La Fed rialza i tassi per la prima volta in 3 anni: scontro aperto tra Warsh e Trump. Ira del presidente Usa: «Abbassateli, in fretta»

La Federal Reserve ha deciso un rialzo dei tassi di interesse di 25 punti base, portandoli nell’intervallo compreso tra il 3,75% e il 4%, con la prospettiva di un ulteriore intervento entro la fine dell’anno. La stretta monetaria, approvata all’unanimità dal FOMC (12 voti a favore e zero contrari), rappresenta il primo incremento dopo tre anni e spiana la strada a una forte tensione tra il presidente della Banca centrale Usa, Kevin Warsh, e il Presidente Donald Trump.
A sette settimane dalle elezioni di midterm di novembre, la mossa restrittiva contrasta nettamente con le pressioni della Casa Bianca, che da mesi chiede un taglio del costo del denaro a sostegno dell’economia.
La posizione di Kevin Warsh: «Restiamo sulla nostra corsia»
La decisione della Fed è maturata a fronte di un’economia Usa in espansione «a un passo solido» e di un mercato del lavoro in piena occupazione, penalizzati tuttavia da una spinta inflazionistica persistente, accentuata dalle tensioni geopolitiche in Medio Oriente e dai prezzi del greggio oltre i 100 dollari al barile.

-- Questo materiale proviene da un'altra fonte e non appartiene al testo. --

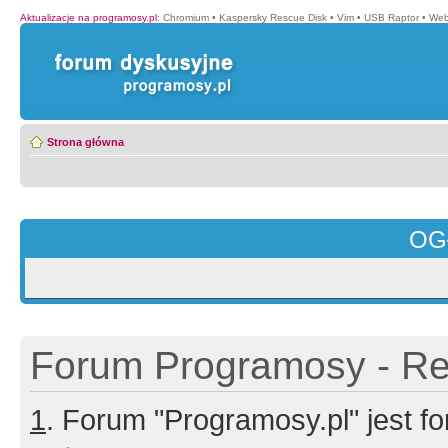
Aktualizacje na programosy.pl
:
Chromium
•
Kaspersky Rescue Disk
•
Vim
•
USB Raptor
•
Web
Strona główna
OG
Forum Programosy - Rej
1
. Forum "Programosy.pl" jest 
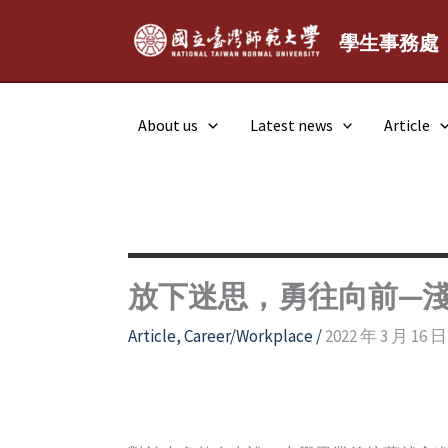
Skip
to
學生事務處
content
About us
Latest news
Article
放下迷思，勇往向前—
Article
,
Career/Workplace
/
2022 年 3 月 16 日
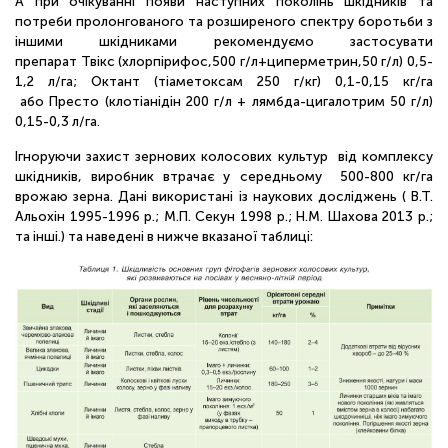
А при очікуванні появи наступних поколінь шкідників та
потреби пролонгованого та розширеного спектру боротьби з
іншими шкідниками рекомендуємо застосувати
препарат Твікс (хлорпірифос,500 г/л+циперметрин,50 г/л) 0,5-
1,2 л/га; Октант (тіаметоксам 250 г/кг) 0,1-0,15 кг/га
або Престо (клотіанідін 200 г/л + лямбда-цигалотрим 50 г/л)
0,15-0,3 л/га.
Ігноруючи захист зернових колосових культур від комплексу
шкідників, виробник втрачає у середньому 500-800 кг/га
врожаю зерна. Дані використані із наукових досліджень ( В.Т.
Альохін 1995-1996 р.; М.П. Секун 1998 р.; Н.М. Шахова 2013 р.;
та інші.) та наведені в нижче вказаної таблиці:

«Lo facciamo perché dobbiamo garantire la stabilità dei prezzi»
Durante il briefing post-riunione, Warsh ha difeso con fermezza l’autonomia dell’istituto. «Non ho nulla da riferire in merito a eventuali colloqui con il presidente: tuttavia, non considererò questa come la domanda ufficiale. Per quanto riguarda i cittadini americani sono le fasce meno abbienti a trarre i maggiori benefici dalla stabilità dei prezzi. La decisione odierna è quella giusta per adempiere al mandato conferitoci dal Congresso, ovvero garantire la stabilità dei prezzi», ha dichiarato.
Analizzando il quadro macroeconomico, il numero uno della Fed ha sottolineato come «per 5 anni l’inflazione è rimasta sopra il target» del 2%, giudicandola «troppo alta per troppo tempo». Warsh ha ribadito l’importanza strategica dell’indipendenza della Banca centrale precisando: «Noi restiamo sulla nostra corsia».
La furia di Donald Trump: «Abbassate i tassi e fatelo in fretta»
La reazione del tycoon non si è fatta attendere. Attraverso i suoi canali social su Truth, Trump ha attaccato duramente la scelta dell’istituto centrale, sollecitando una svolta radicale nelle politiche monetarie. «I tassi di interesse negli Stati Uniti dovrebbero essere dell’1% o meno, perché vantiamo il miglior merito creditizio al mondo — DI GRAN LUNGA. Il nostro Paese sta vivendo un BOOM di nuovi investimenti! ABBASSATE I TASSI DI INTERESSE PER GLI STATI UNITI D’AMERICA, E FATELO IN FRETTA!.», ha scritto.
In un secondo intervento, il Presidente degli Stati Uniti ha rilanciato le minacce sul fronte commerciale e sul deficit: «Se smettessimo di commerciare con tutti i Paesi con cui abbiamo un deficit – ovvero la maggior parte di essi – guadagneremmo almeno 1,5 trilioni di dollari all’anno. Il termine ‘deficit’ non è altro che un modo elegante per dire ‘perdita’. Stiamo ‘sostenendo’ quasi tutti i Paesi del mondo, e questa situazione non può più continuare».